> Текст страницы
►
Граф де Тилльер, которого Людовик XIII назначил камергером Генриетты Марии, оставил в своих «Мемуарах» колоритное описание всяческих «неудобств», каковые Бекингем создавал королеве. «Думая, что столь юный дух, как дух королевы, можно подчинить угрозами, он сказал ей, что король не потерпит более подобного поведения по отношению к нему» и что, «если она не изменит своих привычек, для нее наступят горестные времена, ибо с ней будут обращаться не как с королевой, а так, как она заслуживает»
{308}.Генриетта говорила, что «не верит, будто дала королю повод рассердиться». Карл винил в этих размолвках французское окружение свой супруги («этих месье», как он их называл) и более всего ее фрейлину госпожу де Сен-Жорж, которая не могла простить унижения, пережитого в Дувре при первом столкновении с английским церемониальным протоколом.
Один из описанных Тилльером случаев показывает, что в основе всего лежало отсутствие сексуальной гармонии. «Герцог Бекингем и маркиз Гамильтон уверяют, – сказал однажды Карл Генриетте Марии, – что будь вы их женой, они бы чаще пользовались правами мужа, нежели это делаю я… Учитывая, сколь малого я от вас требую, вы ведете себя невыносимо»
{309}. Он жаловался, что Генриетта Мария недостаточно услужлива в постели. Она поговорила с госпожой де Сен-Жорж, и та посоветовала ей сделать над собой усилие. И когда на следующее утро король был весел и объяснил Стини причину своей радости, тот сказал, что недопустимо, чтобы королева подчинялась своей фрейлине больше, нежели супругу, и опасно оставлять подле нее подобных советников.Все это происходило летом 1625 года, пока заседал парламент. После его роспуска Карл пожелал отдохнуть и поохотиться в Болье в Нью-Форесте, а Генриетта Мария расположилась за много миль от него в Тичфилде, в доме графа Саутхемптона, друга Бекингема. Склонные к преувеличениям наблюдатели сделали из этого вывод, будто супруги разошлись. На деле это было совсем не так, но их ссоры стали уже оказывать влияние на дипломатическую сферу.
◄
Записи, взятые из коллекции
►
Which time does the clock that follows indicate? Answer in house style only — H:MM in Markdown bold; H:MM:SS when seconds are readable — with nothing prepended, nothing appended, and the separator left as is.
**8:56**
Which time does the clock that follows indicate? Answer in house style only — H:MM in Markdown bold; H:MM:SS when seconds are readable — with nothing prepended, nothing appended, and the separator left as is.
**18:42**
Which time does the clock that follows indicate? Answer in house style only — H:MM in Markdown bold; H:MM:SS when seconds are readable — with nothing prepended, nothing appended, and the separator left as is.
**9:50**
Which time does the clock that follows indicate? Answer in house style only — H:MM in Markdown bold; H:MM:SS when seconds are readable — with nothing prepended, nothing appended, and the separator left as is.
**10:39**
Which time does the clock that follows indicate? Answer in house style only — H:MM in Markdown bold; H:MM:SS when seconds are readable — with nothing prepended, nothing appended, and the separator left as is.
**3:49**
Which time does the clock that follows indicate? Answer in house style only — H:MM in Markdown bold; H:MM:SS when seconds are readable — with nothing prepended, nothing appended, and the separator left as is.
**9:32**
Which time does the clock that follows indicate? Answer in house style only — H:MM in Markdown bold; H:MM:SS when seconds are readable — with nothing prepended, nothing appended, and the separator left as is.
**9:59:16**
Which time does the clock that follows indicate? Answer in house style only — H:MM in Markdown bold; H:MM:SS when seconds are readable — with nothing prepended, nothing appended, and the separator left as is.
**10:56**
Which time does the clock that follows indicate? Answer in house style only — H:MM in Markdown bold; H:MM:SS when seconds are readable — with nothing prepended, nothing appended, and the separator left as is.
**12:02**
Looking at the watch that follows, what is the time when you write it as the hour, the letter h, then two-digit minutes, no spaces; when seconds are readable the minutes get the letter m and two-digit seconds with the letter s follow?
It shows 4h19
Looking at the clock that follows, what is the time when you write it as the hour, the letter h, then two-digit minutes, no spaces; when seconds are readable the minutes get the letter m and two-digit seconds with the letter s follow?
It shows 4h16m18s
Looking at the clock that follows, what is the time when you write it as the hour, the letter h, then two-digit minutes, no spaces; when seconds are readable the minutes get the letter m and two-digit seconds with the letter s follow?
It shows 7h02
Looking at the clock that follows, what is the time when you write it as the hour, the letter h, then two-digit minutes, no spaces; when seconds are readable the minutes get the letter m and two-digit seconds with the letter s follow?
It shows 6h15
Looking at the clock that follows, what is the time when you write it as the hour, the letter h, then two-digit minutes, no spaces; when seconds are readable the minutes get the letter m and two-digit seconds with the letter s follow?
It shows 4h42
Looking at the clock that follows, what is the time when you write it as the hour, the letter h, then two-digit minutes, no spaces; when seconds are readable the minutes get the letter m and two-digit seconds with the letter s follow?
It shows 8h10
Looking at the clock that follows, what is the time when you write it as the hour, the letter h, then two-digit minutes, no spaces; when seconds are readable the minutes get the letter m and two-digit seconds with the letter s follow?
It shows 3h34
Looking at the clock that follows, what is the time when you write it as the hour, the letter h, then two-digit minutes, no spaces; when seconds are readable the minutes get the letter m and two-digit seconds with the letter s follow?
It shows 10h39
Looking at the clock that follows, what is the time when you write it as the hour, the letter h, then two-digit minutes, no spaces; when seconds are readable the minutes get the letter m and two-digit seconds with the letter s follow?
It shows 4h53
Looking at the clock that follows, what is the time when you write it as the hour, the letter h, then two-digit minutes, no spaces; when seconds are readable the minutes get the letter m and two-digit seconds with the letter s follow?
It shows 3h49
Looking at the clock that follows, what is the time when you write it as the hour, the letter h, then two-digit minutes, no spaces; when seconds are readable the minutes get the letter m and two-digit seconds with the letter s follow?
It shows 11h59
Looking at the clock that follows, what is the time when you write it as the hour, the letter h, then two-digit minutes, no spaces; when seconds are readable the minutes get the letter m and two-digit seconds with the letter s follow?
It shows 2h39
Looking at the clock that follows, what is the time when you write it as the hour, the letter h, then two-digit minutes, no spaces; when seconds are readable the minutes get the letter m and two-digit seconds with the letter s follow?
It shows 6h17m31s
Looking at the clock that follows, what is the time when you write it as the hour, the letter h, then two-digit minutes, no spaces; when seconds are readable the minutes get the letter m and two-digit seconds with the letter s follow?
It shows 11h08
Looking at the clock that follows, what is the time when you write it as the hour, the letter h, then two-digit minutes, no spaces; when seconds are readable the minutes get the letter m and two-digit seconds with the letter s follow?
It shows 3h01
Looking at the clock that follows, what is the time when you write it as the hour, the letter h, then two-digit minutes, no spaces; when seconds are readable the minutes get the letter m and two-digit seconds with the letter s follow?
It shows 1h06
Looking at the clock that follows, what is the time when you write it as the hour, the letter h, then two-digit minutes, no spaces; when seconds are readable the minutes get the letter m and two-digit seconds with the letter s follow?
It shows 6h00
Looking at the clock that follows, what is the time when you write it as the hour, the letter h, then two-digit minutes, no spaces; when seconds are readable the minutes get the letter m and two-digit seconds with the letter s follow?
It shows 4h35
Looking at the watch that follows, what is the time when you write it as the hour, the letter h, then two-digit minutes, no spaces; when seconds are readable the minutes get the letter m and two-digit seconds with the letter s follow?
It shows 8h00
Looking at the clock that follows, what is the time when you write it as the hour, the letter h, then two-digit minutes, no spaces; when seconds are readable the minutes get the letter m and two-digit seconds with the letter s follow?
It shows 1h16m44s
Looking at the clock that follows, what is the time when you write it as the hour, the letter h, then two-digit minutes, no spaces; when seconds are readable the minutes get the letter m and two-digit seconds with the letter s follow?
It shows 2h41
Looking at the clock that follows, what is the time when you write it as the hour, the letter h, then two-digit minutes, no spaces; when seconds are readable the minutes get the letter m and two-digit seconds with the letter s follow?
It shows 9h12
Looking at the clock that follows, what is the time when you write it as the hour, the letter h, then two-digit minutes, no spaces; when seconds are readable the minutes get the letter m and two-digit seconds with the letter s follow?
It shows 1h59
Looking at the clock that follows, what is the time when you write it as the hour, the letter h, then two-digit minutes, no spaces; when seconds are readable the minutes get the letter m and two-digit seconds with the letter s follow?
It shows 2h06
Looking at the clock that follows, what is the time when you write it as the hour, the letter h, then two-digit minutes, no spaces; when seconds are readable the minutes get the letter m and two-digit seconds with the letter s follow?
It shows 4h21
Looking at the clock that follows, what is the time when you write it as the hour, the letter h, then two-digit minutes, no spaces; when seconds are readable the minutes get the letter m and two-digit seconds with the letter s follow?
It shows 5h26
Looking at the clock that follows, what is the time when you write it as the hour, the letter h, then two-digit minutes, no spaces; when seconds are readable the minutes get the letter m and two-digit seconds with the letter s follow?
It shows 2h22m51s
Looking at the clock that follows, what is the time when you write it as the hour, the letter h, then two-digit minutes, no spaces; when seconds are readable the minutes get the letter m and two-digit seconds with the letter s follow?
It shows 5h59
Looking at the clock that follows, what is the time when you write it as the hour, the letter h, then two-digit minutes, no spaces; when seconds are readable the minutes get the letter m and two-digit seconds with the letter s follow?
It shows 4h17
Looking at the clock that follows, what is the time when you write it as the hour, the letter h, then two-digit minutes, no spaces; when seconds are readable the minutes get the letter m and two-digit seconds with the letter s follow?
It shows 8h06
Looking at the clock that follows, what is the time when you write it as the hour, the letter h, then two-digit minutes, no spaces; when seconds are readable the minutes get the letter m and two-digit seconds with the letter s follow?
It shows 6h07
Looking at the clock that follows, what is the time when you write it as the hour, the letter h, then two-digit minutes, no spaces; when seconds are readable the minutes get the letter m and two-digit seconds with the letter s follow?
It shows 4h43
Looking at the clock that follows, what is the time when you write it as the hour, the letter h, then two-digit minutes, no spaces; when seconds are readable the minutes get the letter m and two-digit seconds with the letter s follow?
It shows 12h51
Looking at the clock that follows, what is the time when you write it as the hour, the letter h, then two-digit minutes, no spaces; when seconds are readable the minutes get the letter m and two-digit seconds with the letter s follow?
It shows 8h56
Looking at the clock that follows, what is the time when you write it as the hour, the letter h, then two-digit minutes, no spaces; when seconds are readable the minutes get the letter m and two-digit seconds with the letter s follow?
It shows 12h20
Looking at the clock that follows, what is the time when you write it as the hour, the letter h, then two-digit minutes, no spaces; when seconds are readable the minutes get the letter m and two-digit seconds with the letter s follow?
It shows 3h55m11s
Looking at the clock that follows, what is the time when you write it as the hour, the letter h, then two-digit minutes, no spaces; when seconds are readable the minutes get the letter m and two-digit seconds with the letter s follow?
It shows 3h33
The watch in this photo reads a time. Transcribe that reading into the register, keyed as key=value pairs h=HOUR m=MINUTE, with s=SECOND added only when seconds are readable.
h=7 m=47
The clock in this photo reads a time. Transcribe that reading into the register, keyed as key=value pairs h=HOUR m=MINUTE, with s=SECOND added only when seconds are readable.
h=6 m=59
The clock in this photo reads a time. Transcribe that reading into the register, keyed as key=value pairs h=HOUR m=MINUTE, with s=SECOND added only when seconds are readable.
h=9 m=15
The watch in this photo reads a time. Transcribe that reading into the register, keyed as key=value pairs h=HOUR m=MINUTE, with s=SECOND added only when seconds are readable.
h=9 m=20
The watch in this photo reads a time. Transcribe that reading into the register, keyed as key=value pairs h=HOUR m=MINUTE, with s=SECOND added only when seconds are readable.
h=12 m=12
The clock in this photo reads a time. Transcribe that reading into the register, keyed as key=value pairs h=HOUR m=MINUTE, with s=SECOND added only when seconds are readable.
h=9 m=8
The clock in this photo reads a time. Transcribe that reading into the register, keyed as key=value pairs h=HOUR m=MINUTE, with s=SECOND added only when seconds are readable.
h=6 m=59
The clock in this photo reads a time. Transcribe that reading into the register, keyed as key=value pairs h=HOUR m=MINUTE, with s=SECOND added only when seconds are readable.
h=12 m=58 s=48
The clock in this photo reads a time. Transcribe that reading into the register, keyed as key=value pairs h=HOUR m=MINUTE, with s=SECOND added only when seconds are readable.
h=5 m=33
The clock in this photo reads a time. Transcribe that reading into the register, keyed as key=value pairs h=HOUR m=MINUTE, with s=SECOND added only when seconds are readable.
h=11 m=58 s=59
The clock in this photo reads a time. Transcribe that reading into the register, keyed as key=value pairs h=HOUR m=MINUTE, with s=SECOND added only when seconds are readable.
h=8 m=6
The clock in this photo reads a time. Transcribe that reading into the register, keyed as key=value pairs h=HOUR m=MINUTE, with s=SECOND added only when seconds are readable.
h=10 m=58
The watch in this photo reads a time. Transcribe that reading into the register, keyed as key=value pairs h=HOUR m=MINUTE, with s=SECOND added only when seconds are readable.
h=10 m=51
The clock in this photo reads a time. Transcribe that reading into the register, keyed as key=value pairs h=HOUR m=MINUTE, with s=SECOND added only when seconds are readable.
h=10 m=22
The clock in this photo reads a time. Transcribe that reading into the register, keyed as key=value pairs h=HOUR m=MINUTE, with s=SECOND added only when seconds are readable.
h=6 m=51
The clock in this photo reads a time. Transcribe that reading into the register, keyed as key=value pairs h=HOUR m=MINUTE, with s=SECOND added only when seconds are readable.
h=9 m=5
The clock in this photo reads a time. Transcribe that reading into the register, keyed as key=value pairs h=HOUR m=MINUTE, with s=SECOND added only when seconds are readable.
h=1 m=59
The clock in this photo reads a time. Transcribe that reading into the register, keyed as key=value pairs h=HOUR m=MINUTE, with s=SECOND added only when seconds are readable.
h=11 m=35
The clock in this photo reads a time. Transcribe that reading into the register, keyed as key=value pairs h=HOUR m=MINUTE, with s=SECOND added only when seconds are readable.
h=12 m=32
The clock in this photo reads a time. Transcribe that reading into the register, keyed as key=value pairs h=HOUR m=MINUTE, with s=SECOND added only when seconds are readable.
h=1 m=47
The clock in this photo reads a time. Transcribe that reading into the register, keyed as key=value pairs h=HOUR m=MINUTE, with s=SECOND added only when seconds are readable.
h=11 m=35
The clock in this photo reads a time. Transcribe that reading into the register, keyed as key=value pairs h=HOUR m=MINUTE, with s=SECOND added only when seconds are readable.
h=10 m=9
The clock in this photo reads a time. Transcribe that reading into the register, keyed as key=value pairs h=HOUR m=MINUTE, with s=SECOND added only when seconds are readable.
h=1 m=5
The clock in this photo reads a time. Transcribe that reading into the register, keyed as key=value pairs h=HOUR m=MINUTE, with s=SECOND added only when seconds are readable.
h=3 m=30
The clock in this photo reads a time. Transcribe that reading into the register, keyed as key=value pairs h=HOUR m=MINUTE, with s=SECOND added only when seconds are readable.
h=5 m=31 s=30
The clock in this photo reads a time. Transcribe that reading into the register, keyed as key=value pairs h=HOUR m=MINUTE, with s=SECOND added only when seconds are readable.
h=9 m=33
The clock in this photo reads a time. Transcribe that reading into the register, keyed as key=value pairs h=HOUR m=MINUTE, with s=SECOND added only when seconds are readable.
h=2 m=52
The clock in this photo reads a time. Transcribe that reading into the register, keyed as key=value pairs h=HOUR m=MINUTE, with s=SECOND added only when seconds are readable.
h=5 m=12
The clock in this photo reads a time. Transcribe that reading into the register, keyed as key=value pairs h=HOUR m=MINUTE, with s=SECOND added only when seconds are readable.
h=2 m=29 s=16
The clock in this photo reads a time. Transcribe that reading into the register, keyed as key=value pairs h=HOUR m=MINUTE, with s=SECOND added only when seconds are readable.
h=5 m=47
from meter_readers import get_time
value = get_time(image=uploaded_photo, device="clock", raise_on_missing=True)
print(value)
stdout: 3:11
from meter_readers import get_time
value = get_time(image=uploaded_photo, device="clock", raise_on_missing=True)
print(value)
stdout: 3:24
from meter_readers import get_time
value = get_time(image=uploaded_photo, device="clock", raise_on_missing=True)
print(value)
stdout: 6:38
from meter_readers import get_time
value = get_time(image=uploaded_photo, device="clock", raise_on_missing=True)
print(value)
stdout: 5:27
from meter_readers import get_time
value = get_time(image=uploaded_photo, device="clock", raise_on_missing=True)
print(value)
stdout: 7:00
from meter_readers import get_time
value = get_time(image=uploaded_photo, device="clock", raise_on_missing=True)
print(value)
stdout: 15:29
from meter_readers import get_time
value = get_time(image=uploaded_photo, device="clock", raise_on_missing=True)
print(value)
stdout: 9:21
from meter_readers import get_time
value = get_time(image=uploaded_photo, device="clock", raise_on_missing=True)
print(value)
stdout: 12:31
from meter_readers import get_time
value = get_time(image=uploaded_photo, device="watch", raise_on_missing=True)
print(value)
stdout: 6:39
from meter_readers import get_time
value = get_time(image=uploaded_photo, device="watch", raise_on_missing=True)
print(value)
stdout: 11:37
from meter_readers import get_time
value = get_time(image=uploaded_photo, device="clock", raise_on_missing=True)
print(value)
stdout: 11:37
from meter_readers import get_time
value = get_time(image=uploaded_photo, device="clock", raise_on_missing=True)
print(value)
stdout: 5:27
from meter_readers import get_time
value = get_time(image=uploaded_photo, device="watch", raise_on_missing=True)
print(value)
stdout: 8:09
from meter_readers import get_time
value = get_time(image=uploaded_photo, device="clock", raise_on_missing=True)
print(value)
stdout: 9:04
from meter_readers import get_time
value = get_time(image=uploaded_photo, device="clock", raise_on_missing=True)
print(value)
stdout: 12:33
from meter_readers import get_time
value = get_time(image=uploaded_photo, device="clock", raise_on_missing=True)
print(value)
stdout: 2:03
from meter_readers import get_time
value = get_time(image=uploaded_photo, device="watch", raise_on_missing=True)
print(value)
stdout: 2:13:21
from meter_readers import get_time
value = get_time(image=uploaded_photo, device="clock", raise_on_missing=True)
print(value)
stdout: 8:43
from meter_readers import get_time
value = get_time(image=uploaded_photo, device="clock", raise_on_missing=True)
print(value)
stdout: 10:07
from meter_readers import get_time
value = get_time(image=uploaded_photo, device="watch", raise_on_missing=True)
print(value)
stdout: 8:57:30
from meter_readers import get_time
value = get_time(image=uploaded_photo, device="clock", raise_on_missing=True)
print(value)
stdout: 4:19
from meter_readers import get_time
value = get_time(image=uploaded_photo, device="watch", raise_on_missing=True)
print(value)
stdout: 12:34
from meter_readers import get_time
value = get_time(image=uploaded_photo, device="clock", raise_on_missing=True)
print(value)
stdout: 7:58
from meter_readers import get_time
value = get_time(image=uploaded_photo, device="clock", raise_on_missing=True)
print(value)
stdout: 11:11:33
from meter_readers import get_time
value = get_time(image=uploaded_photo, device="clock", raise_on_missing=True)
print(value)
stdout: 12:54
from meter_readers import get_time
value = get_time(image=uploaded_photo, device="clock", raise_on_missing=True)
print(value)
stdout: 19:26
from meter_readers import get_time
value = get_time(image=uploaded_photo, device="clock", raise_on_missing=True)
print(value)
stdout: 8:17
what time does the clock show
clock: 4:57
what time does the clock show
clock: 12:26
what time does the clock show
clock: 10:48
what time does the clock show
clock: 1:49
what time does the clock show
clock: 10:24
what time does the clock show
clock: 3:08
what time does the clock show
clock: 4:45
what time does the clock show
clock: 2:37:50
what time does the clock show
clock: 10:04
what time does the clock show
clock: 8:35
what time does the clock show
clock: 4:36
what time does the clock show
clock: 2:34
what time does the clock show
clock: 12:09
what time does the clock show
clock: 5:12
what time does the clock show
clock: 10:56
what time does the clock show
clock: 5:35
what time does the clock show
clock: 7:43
◄
> Обязательные задания
1 – Где расположилась Генриетта Мария, пока Карл охотился в Болье, согласно тексту о Генриетте Марии?
2 – Перепишите дословно фрагмент текста о Генриетте Марии между словами «Граф де Тилльер, которого» и «английским церемониальным протоколом.» включительно.
Записи здесь никакой роли не играют.

> Результаты
1 – В Тичфилде, в доме графа Саутхемптона, друга Бекингема.

2 –
Граф де Тилльер, которого Людовик XIII назначил камергером Генриетты Марии, оставил в своих «Мемуарах» колоритное описание всяческих «неудобств», каковые Бекингем создавал королеве. «Думая, что столь юный дух, как дух королевы, можно подчинить угрозами, он сказал ей, что король не потерпит более подобного поведения по отношению к нему» и что, «если она не изменит своих привычек, для нее наступят горестные времена, ибо с ней будут обращаться не как с королевой, а так, как она заслуживает»
{308}.Генриетта говорила, что «не верит, будто дала королю повод рассердиться». Карл винил в этих размолвках французское окружение свой супруги («этих месье», как он их называл) и более всего ее фрейлину госпожу де Сен-Жорж, которая не могла простить унижения, пережитого в Дувре при первом столкновении с английским церемониальным протоколом.